On aurait aimé entendre Brisbois rappeler qu’un rapport parlementaire n’est pas une opinion marginale. Qu’un média digne de ce nom ne s’excuse pas d’interroger des élus sur leurs travaux. Qu’aucune communauté, aucune idéologie, aucune religion, n’a de droit de veto sur le réel. Mais non. On a vu un homme qui a préféré plier plutôt que penser, céder plutôt que résister, raser les murs plutôt que porter la parole que son micro lui confiait.
Et que dire du silence gêné de ceux qui, dans le même studio, n’ont pas levé le petit doigt ? Walid Acherchour, consultant régulier, s’est empressé d’annoncer qu’il prenait ses distances, dénonçant un « débat islamophobe » – sans apporter une seule réfutation au fond.
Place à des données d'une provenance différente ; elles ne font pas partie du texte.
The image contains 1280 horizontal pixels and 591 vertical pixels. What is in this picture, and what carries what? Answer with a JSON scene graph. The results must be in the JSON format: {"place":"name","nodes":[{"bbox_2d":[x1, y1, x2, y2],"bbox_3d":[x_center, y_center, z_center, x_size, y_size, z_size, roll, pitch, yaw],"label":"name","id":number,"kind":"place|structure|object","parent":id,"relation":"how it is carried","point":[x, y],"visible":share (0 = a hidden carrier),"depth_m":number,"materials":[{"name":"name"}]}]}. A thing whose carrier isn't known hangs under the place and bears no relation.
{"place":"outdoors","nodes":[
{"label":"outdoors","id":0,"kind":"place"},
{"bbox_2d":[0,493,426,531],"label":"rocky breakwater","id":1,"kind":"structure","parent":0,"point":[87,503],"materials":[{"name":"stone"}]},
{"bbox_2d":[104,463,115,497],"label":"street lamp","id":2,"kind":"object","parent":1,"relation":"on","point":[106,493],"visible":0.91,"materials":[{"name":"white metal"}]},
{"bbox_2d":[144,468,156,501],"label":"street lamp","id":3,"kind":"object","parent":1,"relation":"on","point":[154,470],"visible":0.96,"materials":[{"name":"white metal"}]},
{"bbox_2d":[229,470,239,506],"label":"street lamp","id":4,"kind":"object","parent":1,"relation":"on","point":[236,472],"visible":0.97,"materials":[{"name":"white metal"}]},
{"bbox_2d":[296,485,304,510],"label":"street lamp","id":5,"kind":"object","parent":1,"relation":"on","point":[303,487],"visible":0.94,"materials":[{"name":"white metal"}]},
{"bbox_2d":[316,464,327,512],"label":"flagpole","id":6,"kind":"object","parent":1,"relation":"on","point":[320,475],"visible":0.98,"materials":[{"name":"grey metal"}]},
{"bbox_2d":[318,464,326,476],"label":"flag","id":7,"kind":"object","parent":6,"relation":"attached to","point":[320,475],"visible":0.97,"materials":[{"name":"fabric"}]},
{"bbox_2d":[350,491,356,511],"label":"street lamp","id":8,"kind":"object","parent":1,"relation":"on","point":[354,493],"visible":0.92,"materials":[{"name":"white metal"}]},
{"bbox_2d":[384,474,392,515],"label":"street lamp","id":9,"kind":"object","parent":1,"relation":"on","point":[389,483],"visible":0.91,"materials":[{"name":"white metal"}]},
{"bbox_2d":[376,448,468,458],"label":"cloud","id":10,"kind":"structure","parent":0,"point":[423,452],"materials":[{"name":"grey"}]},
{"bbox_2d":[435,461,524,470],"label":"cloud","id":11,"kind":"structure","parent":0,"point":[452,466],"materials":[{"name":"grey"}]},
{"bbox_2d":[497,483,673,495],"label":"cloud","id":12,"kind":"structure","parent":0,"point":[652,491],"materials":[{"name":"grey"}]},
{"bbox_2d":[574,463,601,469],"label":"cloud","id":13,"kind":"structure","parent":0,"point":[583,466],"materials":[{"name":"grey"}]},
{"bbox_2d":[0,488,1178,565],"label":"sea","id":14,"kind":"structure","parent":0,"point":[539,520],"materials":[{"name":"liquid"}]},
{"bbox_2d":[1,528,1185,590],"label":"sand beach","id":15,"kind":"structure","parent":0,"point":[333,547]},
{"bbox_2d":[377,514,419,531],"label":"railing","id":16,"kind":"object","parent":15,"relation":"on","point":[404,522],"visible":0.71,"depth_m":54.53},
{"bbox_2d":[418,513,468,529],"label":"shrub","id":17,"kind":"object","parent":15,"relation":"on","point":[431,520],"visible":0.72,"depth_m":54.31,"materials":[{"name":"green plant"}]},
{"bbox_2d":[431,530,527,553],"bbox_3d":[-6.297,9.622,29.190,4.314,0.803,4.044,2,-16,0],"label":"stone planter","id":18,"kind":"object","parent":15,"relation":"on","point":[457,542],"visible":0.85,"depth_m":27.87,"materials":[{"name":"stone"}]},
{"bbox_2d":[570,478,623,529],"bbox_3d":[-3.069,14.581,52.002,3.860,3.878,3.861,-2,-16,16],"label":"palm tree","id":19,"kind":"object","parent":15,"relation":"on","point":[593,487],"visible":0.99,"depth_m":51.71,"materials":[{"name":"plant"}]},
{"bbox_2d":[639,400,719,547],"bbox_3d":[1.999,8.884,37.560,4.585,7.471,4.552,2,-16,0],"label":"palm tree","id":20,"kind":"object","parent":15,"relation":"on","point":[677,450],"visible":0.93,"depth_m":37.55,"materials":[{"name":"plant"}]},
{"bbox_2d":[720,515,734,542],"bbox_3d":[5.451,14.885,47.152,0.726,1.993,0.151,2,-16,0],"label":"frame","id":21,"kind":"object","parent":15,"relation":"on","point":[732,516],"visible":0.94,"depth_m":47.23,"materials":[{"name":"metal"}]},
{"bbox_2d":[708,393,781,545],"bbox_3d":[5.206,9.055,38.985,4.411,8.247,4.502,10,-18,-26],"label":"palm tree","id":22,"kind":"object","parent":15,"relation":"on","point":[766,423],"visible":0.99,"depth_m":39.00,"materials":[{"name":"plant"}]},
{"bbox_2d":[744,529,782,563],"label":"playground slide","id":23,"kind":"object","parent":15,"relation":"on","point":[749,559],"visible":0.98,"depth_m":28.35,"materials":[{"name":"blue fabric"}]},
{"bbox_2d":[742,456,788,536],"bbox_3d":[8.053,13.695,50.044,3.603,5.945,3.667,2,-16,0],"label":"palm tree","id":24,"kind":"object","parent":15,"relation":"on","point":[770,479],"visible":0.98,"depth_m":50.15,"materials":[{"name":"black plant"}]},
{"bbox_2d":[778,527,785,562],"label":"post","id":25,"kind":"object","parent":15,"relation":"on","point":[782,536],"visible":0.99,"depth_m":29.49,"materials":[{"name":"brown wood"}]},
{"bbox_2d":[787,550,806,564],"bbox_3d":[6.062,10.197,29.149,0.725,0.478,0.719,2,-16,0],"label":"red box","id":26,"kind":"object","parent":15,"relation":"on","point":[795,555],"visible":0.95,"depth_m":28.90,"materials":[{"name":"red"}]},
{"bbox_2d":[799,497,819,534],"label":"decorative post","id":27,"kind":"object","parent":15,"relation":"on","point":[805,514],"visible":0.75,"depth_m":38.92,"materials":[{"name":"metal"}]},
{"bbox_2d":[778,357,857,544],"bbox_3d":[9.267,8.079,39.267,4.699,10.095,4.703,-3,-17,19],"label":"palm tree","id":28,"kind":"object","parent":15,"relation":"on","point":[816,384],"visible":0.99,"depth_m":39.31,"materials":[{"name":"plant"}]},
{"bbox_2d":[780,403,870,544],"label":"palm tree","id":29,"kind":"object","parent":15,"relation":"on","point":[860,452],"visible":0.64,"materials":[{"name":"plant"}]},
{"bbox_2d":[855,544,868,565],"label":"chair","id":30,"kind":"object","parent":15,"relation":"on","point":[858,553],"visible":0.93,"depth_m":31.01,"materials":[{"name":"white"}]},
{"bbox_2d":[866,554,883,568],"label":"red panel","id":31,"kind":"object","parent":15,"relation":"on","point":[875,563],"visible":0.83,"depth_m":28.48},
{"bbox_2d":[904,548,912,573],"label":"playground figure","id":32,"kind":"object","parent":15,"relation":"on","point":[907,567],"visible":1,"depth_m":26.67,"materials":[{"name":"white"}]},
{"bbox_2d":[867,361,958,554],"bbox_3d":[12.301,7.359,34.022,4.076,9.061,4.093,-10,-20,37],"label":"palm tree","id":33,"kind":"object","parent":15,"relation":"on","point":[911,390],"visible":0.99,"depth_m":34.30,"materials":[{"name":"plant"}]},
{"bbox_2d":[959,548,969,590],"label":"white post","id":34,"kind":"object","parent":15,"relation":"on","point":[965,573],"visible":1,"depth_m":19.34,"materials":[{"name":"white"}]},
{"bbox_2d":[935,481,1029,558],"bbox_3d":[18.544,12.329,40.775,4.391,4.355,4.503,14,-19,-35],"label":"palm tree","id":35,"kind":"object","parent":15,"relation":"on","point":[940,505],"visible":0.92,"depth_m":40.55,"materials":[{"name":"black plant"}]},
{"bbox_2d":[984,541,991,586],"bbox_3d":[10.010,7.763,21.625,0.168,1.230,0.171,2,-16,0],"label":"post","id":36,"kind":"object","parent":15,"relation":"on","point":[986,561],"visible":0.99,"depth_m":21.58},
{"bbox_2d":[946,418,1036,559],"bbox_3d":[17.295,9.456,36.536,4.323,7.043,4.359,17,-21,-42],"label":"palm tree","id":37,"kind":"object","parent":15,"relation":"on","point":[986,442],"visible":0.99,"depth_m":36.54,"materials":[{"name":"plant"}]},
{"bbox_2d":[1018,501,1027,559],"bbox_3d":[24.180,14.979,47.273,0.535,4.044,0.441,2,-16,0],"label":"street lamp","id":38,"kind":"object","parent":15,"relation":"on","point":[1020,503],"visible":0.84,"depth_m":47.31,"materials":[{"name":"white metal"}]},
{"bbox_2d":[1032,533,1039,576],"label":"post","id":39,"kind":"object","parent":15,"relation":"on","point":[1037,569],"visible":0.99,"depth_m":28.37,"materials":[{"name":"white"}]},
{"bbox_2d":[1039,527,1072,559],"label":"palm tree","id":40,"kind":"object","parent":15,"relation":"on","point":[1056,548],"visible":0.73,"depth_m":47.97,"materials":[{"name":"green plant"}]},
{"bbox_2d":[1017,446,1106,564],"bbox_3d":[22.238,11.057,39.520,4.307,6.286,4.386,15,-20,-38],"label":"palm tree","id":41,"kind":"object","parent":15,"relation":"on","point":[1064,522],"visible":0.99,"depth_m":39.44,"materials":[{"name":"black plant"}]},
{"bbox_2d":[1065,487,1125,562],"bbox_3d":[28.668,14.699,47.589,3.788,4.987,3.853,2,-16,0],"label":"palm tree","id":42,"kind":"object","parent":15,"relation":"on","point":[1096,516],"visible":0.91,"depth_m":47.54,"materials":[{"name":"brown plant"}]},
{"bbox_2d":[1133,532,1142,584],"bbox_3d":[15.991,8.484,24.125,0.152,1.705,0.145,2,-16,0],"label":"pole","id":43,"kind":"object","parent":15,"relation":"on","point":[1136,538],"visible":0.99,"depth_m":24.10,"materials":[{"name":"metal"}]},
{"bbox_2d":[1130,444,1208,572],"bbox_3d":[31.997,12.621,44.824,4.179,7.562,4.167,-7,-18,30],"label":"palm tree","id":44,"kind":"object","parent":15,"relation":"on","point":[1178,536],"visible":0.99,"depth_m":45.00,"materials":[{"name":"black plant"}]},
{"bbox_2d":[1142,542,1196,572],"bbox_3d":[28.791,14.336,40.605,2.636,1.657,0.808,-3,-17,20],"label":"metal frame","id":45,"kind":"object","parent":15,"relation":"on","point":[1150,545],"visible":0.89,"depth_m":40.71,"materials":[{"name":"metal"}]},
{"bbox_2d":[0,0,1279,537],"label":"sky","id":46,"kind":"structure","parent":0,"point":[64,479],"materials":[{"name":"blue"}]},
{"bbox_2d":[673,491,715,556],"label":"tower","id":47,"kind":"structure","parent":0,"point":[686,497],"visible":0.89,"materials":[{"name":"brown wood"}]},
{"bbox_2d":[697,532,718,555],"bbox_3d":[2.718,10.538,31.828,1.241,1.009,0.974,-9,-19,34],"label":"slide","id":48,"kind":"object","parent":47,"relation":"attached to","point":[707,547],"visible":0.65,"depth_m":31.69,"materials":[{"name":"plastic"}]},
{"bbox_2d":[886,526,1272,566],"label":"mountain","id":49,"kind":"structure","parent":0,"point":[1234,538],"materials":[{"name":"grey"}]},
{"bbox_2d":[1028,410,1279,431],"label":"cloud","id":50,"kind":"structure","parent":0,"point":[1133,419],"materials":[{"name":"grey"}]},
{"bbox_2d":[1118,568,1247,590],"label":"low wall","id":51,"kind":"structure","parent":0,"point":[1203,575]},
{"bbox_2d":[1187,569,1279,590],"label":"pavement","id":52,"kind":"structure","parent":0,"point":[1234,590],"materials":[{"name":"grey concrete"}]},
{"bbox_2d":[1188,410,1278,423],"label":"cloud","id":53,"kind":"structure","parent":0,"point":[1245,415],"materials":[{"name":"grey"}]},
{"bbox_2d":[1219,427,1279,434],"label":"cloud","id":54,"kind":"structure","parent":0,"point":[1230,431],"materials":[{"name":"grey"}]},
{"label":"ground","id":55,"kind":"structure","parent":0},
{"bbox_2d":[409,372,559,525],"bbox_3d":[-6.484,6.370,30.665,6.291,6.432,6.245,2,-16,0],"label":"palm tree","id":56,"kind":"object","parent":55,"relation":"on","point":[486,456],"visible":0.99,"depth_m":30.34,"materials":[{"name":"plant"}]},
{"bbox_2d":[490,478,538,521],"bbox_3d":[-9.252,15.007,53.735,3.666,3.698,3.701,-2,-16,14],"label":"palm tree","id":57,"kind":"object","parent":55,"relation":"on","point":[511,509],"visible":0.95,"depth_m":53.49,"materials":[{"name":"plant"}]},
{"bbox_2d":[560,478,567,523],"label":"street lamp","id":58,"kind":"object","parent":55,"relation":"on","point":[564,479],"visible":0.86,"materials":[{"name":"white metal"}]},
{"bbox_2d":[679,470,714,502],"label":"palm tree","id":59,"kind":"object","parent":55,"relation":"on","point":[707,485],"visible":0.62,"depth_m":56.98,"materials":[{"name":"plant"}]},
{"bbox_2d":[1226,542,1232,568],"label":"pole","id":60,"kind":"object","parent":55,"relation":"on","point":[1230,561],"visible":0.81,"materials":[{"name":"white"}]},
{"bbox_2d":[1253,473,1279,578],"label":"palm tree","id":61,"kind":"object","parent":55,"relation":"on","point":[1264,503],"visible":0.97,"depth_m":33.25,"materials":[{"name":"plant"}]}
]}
À croire que dans certains milieux, on préfère vomir sur les messagers que d’ouvrir les yeux sur le message. Cette attitude est le prolongement parfait de ce que Florence Bergeaud-Blackler nomme « l’alliance objective entre les progressistes naïfs et les islamistes stratèges ».
Ce n’est pas le réel qui offense : c’est le refus de l’affronter qui condamne.
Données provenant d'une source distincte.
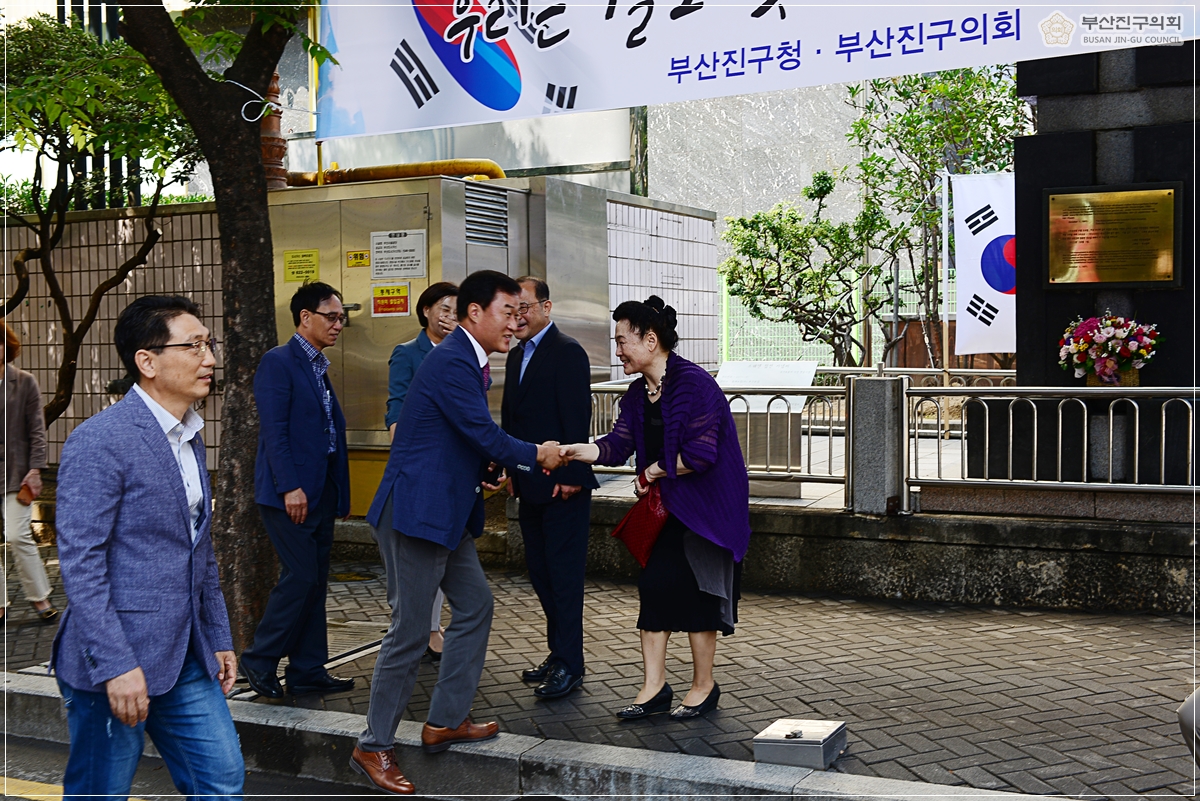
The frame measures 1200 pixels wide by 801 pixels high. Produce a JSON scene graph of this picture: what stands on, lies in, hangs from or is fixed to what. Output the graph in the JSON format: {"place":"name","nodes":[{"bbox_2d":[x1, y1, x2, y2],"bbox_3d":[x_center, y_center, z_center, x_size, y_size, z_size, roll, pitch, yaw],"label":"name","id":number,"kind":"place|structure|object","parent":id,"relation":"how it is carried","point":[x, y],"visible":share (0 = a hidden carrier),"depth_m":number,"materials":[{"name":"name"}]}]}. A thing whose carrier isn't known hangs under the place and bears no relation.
{"place":"outdoors","nodes":[
{"label":"outdoors","id":0,"kind":"place"},
{"bbox_2d":[0,201,222,464],"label":"tiled wall","id":1,"kind":"structure","parent":0,"point":[156,258],"depth_m":10.69,"materials":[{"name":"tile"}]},
{"bbox_2d":[1,732,477,800],"label":"road","id":2,"kind":"structure","parent":0,"point":[304,799],"materials":[{"name":"grey asphalt"}]},
{"bbox_2d":[48,292,244,800],"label":"man","id":3,"kind":"object","parent":2,"relation":"on","point":[165,449],"visible":0.99,"depth_m":3.72},
{"bbox_2d":[1,539,1199,800],"label":"pavement","id":4,"kind":"structure","parent":0,"point":[933,706],"materials":[{"name":"brick"}]},
{"bbox_2d":[0,319,57,623],"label":"woman","id":5,"kind":"object","parent":4,"relation":"on","point":[5,400],"visible":0.94,"depth_m":7.30},
{"bbox_2d":[16,481,36,505],"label":"phone","id":6,"kind":"object","parent":5,"relation":"in","point":[27,491],"visible":0.88,"depth_m":7.44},
{"bbox_2d":[113,0,320,663],"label":"tree","id":7,"kind":"object","parent":4,"relation":"on","point":[243,159],"visible":0.87,"depth_m":6.29,"materials":[{"name":"plant"}]},
{"bbox_2d":[226,75,277,122],"bbox_3d":[-1.528,-1.302,6.399,0.239,0.218,0.183,0,3,16],"label":"rope","id":8,"kind":"object","parent":7,"relation":"attached to","point":[247,120],"visible":0.84,"depth_m":6.36,"materials":[{"name":"white plastic"}]},
{"bbox_2d":[318,0,1198,140],"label":"banner","id":9,"kind":"object","parent":7,"relation":"hanging from","point":[752,8],"visible":0.95,"depth_m":6.72,"materials":[{"name":"white fabric"}]},
{"bbox_2d":[239,282,359,699],"bbox_3d":[-1.225,0.372,5.964,0.464,1.592,0.553,1,3,29],"label":"man","id":10,"kind":"object","parent":4,"relation":"on","point":[315,486],"visible":0.99,"depth_m":5.80},
{"bbox_2d":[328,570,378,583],"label":"manhole cover","id":11,"kind":"object","parent":4,"relation":"in","point":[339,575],"visible":0.8,"depth_m":8.64,"materials":[{"name":"metal"}]},
{"bbox_2d":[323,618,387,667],"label":"drain grate","id":12,"kind":"object","parent":4,"relation":"in","point":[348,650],"visible":0.27,"depth_m":6.73,"materials":[{"name":"metal"}]},
{"bbox_2d":[382,281,461,662],"bbox_3d":[-0.691,0.307,6.192,0.466,1.479,0.635,0,3,9],"label":"woman","id":13,"kind":"object","parent":4,"relation":"on","point":[445,286],"visible":0.22,"depth_m":6.21},
{"bbox_2d":[349,269,568,794],"bbox_3d":[-0.420,0.386,5.016,0.551,1.645,0.919,1,3,29],"label":"man","id":14,"kind":"object","parent":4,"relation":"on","point":[456,720],"visible":0.99,"depth_m":4.75},
{"bbox_2d":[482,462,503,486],"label":"mobile phone","id":15,"kind":"object","parent":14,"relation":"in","point":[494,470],"visible":0.43,"depth_m":4.94,"materials":[{"name":"black"}]},
{"bbox_2d":[0,669,1076,800],"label":"curb","id":16,"kind":"structure","parent":4,"relation":"on","point":[726,771],"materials":[{"name":"grey stone"}]},
{"bbox_2d":[500,275,595,700],"bbox_3d":[-0.225,0.327,5.852,0.423,1.598,0.668,-1,3,-18],"label":"man","id":17,"kind":"object","parent":4,"relation":"on","point":[545,346],"visible":0.91,"depth_m":5.67},
{"bbox_2d":[552,294,753,722],"bbox_3d":[0.215,0.387,5.337,0.765,1.481,0.660,2,3,39],"label":"woman","id":18,"kind":"object","parent":4,"relation":"on","point":[670,412],"visible":0.96,"depth_m":5.20},
{"bbox_2d":[609,480,669,566],"bbox_3d":[0.206,0.456,5.460,0.211,0.287,0.355,1,3,29],"label":"red handbag","id":19,"kind":"object","parent":18,"relation":"in","point":[644,519],"visible":0.68,"depth_m":5.37,"materials":[{"name":"red leather"}]},
{"bbox_2d":[754,718,846,769],"bbox_3d":[0.668,1.129,4.848,0.265,0.112,0.294,1,3,29],"label":"metal box","id":20,"kind":"object","parent":4,"relation":"on","point":[806,741],"visible":0.99,"depth_m":4.75,"materials":[{"name":"metal"}]},
{"bbox_2d":[1177,685,1199,765],"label":"person","id":21,"kind":"object","parent":4,"relation":"on","point":[1182,711],"visible":0.96,"depth_m":3.99},
{"bbox_2d":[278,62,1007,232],"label":"building","id":22,"kind":"structure","parent":0,"point":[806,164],"depth_m":19.43,"materials":[{"name":"grey concrete"}]},
{"bbox_2d":[603,194,718,376],"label":"tiled wall","id":23,"kind":"structure","parent":0,"point":[686,267],"depth_m":12.05,"materials":[{"name":"white tile"}]},
{"bbox_2d":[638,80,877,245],"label":"concrete wall","id":24,"kind":"structure","parent":0,"point":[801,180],"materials":[{"name":"grey"}]},
{"bbox_2d":[516,490,1199,615],"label":"low wall","id":25,"kind":"structure","parent":0,"point":[994,587],"depth_m":7.58,"materials":[{"name":"grey stone"}]},
{"bbox_2d":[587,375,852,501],"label":"metal railing","id":26,"kind":"object","parent":25,"relation":"attached to","point":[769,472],"visible":0.57,"depth_m":8.27,"materials":[{"name":"metal"}]},
{"bbox_2d":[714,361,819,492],"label":"information sign","id":27,"kind":"object","parent":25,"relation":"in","point":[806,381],"visible":0.63,"depth_m":8.75,"materials":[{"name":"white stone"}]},
{"bbox_2d":[848,373,905,515],"bbox_3d":[1.487,0.230,7.837,0.250,0.684,0.274,1,3,29],"label":"stone post","id":28,"kind":"object","parent":25,"relation":"in","point":[879,395],"visible":0.88,"depth_m":7.72,"materials":[{"name":"grey stone"}]},
{"bbox_2d":[905,382,1199,494],"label":"metal railing","id":29,"kind":"object","parent":25,"relation":"attached to","point":[1163,421],"visible":0.98,"depth_m":7.44,"materials":[{"name":"silver metal"}]},
{"bbox_2d":[1011,39,1199,482],"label":"stone monument","id":30,"kind":"structure","parent":0,"point":[1055,150],"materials":[{"name":"black stone"}]},
{"bbox_2d":[1059,313,1162,387],"bbox_3d":[2.574,-0.230,7.401,0.506,0.415,0.480,1,3,29],"label":"flower bouquet","id":31,"kind":"object","parent":30,"relation":"on","point":[1116,351],"visible":0.98,"depth_m":7.29,"materials":[{"name":"plant"}]},
{"bbox_2d":[1045,182,1183,287],"bbox_3d":[2.603,-0.825,7.463,0.733,0.518,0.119,1,3,29],"label":"plaque","id":32,"kind":"object","parent":30,"relation":"attached to","point":[1142,279],"visible":0.98,"depth_m":7.45,"materials":[{"name":"metal"}]},
{"label":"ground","id":33,"kind":"structure","parent":0},
{"bbox_2d":[0,11,206,422],"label":"tree","id":34,"kind":"object","parent":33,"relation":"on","point":[76,148],"visible":0.81,"depth_m":8.92,"materials":[{"name":"green plant"}]},
{"bbox_2d":[259,72,287,189],"bbox_3d":[-2.270,-2.157,9.841,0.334,2.818,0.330,1,3,29],"label":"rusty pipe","id":35,"kind":"object","parent":33,"relation":"on","point":[268,169],"visible":0.26,"depth_m":9.77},
{"bbox_2d":[259,172,623,502],"bbox_3d":[-1.202,-0.369,10.466,2.017,2.311,1.996,1,3,29],"label":"metal cabinet","id":36,"kind":"object","parent":33,"relation":"on","point":[346,241],"visible":0.41,"depth_m":9.69,"materials":[{"name":"metal"}]},
{"bbox_2d":[283,248,319,283],"bbox_3d":[-1.956,-0.869,9.588,0.283,0.225,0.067,1,3,29],"label":"yellow sign","id":37,"kind":"object","parent":36,"relation":"attached to","point":[308,255],"visible":0.96,"depth_m":9.58,"materials":[{"name":"yellow"}]},
{"bbox_2d":[346,249,370,267],"bbox_3d":[-1.567,-0.908,9.543,0.175,0.126,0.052,1,3,29],"label":"yellow sign","id":38,"kind":"object","parent":36,"relation":"attached to","point":[362,255],"visible":0.97,"depth_m":9.54,"materials":[{"name":"yellow"}]},
{"bbox_2d":[371,282,409,316],"bbox_3d":[-1.310,-0.622,9.163,0.262,0.210,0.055,1,3,29],"label":"warning sign","id":39,"kind":"object","parent":36,"relation":"attached to","point":[398,290],"visible":0.97,"depth_m":9.16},
{"bbox_2d":[369,229,427,279],"bbox_3d":[-1.260,-0.899,9.132,0.445,0.311,0.086,1,3,29],"label":"notice","id":40,"kind":"object","parent":36,"relation":"attached to","point":[376,272],"visible":0.98,"depth_m":9.12,"materials":[{"name":"white"}]},
{"bbox_2d":[286,157,510,186],"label":"yellow pipe","id":41,"kind":"object","parent":36,"relation":"attached to","point":[470,169],"visible":0.4,"depth_m":10.72,"materials":[{"name":"metal"}]},
{"bbox_2d":[462,184,509,248],"bbox_3d":[-0.753,-1.173,9.483,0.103,0.390,0.516,1,3,29],"label":"vent grille","id":42,"kind":"object","parent":36,"relation":"in","point":[503,218],"visible":0.87,"depth_m":9.49,"materials":[{"name":"metal"}]},
{"bbox_2d":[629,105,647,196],"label":"pole","id":43,"kind":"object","parent":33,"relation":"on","point":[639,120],"visible":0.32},
{"bbox_2d":[718,169,881,364],"bbox_3d":[2.243,-1.043,16.225,1.923,2.992,1.940,2,4,45],"label":"tree","id":44,"kind":"object","parent":33,"relation":"on","point":[754,246],"visible":0.93,"depth_m":15.96,"materials":[{"name":"plant"}]},
{"bbox_2d":[717,263,957,368],"bbox_3d":[3.304,-0.574,17.175,3.846,2.143,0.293,1,3,29],"label":"green fence","id":45,"kind":"object","parent":33,"relation":"on","point":[724,302],"visible":0.28,"depth_m":17.52,"materials":[{"name":"green metal"}]},
{"bbox_2d":[850,61,1021,374],"bbox_3d":[3.672,-1.819,15.239,2.376,4.421,2.357,2,3,40],"label":"tree","id":46,"kind":"object","parent":33,"relation":"on","point":[966,85],"visible":0.67,"depth_m":15.05,"materials":[{"name":"green plant"}]},
{"bbox_2d":[938,165,951,397],"bbox_3d":[2.886,-0.713,12.246,0.093,2.585,0.114,1,3,29],"label":"flagpole","id":47,"kind":"object","parent":33,"relation":"on","point":[945,358],"visible":0.71,"depth_m":12.19,"materials":[{"name":"white metal"}]},
{"bbox_2d":[950,169,1015,354],"bbox_3d":[2.945,-0.985,10.459,0.873,1.387,0.375,1,3,29],"label":"flag","id":48,"kind":"object","parent":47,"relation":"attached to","point":[975,239],"visible":0.66,"depth_m":10.49,"materials":[{"name":"white fabric"}]}
]}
Les faits, eux, restent. Ils sont documentés, répétés, confirmés. Certains refusent les compétitions mixtes, d’autres imposent des codes vestimentaires religieux. Des fédérations sportives ont tiré la sonnette d’alarme, comme celle de boxe anglaise ou de judo. Mais le simple fait de les évoquer suffit à déclencher les foudres de la bien-pensance.
Il est temps que cette peur change de camp. Il est temps que les journalistes retrouvent leur colonne vertébrale. Il est temps que les responsables politiques ne s’excusent plus d’exister. Et il est plus que temps de refuser que le débat sur l’islamisme dans la société française soit confisqué par ceux-là mêmes qui nient son existence ou en sont les relais objectifs.
À l’heure où le sport reste l’un des derniers bastions du vivre-ensemble républicain, permettre à des logiques communautaristes de s’y installer est une trahison. C’est ce qu’ont dit Caroline Yadan et Julien Odoul. C’est ce que confirme Florence Bergeaud-Blackler. Et c’est ce que Gilbert Brisbois, pour quelques applaudissements faciles, a préféré enterrer.